» Text shown:
---

MATERIALS AND METHODS
Patients
A retrospective analysis was conducted of breast cancer patients who underwent surgery in SYSUCC and the First Affiliated Hospital of Xiamen University (Xiamen Cancer Center, XMCC) from December 2000 to April 2015. Patients in the study were met the following criteria: 1) female, unilateral invasive breast cancer without distant metastasis in the initial diagnosis; 2) received mastectomy or breast-conserving surgery and axillary lymph node dissection; 3) sites of metastases were definitely identified during follow-up; 4) complete data on the following: age, menopausal status, tumor size, nodal status, histotype, and ER, PR as well as HER2 status. We excluded patients with primary cancer before the diagnosis of breast cancer and second cancer after breast cancer. The study was approved by the Ethics Committees of the SYSUCC and XMCC.

---

» Task details: Quote the methods passage word for word, starting at "MATERIALS AND METHODS" and ending after "SYSUCC and XMCC.".

» Collected data entries:
---

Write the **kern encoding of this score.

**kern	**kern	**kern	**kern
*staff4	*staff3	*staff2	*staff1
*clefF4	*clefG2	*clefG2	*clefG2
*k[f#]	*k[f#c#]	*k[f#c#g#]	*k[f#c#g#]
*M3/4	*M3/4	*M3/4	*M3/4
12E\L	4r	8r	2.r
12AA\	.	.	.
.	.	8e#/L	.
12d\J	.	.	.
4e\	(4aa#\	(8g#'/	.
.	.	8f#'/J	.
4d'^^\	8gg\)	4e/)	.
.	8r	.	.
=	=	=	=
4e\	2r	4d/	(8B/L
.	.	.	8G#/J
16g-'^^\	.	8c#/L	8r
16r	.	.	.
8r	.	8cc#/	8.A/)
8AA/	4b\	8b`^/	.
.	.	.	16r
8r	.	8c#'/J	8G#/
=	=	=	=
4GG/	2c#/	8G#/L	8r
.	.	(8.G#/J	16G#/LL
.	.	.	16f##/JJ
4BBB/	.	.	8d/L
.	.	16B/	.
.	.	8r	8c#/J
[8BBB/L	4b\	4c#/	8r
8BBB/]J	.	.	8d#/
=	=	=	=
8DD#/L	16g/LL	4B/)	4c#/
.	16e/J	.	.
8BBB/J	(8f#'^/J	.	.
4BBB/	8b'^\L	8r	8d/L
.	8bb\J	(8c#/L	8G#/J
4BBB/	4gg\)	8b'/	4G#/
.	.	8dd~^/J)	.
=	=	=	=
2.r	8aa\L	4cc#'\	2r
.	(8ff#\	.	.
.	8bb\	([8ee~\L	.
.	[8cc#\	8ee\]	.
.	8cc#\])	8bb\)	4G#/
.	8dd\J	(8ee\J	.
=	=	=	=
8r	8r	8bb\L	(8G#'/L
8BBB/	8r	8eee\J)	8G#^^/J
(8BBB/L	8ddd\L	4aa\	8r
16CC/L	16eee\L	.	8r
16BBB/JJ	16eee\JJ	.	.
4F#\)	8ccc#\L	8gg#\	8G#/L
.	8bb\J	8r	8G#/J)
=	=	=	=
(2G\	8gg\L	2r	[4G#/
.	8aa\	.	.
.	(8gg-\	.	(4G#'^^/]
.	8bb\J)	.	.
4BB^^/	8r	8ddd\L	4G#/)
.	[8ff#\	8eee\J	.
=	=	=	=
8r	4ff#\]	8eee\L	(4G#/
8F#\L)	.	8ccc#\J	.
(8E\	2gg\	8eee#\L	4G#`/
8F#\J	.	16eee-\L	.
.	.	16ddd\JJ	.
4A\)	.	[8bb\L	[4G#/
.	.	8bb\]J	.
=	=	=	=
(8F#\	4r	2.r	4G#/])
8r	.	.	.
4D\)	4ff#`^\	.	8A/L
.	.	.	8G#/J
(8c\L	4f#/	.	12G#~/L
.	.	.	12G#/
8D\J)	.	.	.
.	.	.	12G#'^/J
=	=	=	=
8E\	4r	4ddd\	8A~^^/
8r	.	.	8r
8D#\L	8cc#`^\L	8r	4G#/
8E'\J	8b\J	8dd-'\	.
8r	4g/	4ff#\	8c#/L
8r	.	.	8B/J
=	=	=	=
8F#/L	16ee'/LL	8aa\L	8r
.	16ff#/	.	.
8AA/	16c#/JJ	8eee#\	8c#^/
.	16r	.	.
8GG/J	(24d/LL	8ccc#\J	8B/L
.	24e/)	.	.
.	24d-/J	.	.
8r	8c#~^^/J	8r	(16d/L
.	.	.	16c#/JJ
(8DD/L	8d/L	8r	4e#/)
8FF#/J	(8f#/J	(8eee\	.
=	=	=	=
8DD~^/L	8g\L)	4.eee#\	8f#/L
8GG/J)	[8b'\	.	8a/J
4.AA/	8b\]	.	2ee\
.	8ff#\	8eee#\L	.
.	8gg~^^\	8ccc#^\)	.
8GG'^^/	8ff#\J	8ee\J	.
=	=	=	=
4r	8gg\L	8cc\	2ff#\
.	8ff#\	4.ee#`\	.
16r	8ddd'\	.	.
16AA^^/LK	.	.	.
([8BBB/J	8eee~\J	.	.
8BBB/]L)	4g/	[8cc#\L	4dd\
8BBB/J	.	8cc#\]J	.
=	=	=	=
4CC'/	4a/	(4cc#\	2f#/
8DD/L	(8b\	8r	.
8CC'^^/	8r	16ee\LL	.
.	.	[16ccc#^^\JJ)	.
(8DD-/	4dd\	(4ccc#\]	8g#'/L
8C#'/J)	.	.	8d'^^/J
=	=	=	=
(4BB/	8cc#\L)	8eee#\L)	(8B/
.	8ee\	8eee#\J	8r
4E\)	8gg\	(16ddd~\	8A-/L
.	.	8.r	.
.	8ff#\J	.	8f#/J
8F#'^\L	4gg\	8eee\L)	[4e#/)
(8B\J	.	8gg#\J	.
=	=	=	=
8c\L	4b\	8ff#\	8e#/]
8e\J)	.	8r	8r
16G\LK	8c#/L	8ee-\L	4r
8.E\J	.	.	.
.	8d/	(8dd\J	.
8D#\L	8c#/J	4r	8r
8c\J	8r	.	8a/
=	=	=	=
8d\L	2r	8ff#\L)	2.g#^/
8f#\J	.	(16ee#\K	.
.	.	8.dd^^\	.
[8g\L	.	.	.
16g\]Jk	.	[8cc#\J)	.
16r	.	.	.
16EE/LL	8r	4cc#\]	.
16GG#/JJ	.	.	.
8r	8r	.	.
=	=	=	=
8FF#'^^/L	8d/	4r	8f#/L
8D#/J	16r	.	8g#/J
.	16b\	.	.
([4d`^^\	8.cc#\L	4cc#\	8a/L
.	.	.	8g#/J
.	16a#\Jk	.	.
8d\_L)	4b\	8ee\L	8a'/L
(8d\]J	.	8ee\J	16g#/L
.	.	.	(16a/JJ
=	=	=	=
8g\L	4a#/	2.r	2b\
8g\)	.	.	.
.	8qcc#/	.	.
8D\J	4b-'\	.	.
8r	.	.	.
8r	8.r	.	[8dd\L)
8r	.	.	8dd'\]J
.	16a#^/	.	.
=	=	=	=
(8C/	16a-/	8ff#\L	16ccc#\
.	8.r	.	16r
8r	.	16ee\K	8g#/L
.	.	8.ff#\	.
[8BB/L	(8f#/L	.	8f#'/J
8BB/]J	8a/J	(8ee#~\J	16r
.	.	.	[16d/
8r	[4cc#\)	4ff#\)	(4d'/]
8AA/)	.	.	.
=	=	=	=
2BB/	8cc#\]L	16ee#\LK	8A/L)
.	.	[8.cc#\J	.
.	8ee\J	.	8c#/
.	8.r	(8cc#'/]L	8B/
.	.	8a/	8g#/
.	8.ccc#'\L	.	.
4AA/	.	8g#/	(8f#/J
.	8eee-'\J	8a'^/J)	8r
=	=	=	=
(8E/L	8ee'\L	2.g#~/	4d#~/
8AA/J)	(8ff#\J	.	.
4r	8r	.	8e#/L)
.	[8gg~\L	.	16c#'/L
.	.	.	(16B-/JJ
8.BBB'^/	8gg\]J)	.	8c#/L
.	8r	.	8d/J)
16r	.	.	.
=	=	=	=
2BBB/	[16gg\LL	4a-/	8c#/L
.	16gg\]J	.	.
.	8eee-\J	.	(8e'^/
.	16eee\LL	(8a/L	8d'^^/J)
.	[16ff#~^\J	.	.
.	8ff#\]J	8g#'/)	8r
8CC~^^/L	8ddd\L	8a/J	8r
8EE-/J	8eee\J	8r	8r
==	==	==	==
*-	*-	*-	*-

---

» Output of the exercise:
MATERIALS AND METHODS
Patients
A retrospective analysis was conducted of breast cancer patients who underwent surgery in SYSUCC and the First Affiliated Hospital of Xiamen University (Xiamen Cancer Center, XMCC) from December 2000 to April 2015. Patients in the study were met the following criteria: 1) female, unilateral invasive breast cancer without distant metastasis in the initial diagnosis; 2) received mastectomy or breast-conserving surgery and axillary lymph node dissection; 3) sites of metastases were definitely identified during follow-up; 4) complete data on the following: age, menopausal status, tumor size, nodal status, histotype, and ER, PR as well as HER2 status. We excluded patients with primary cancer before the diagnosis of breast cancer and second cancer after breast cancer. The study was approved by the Ethics Committees of the SYSUCC and XMCC.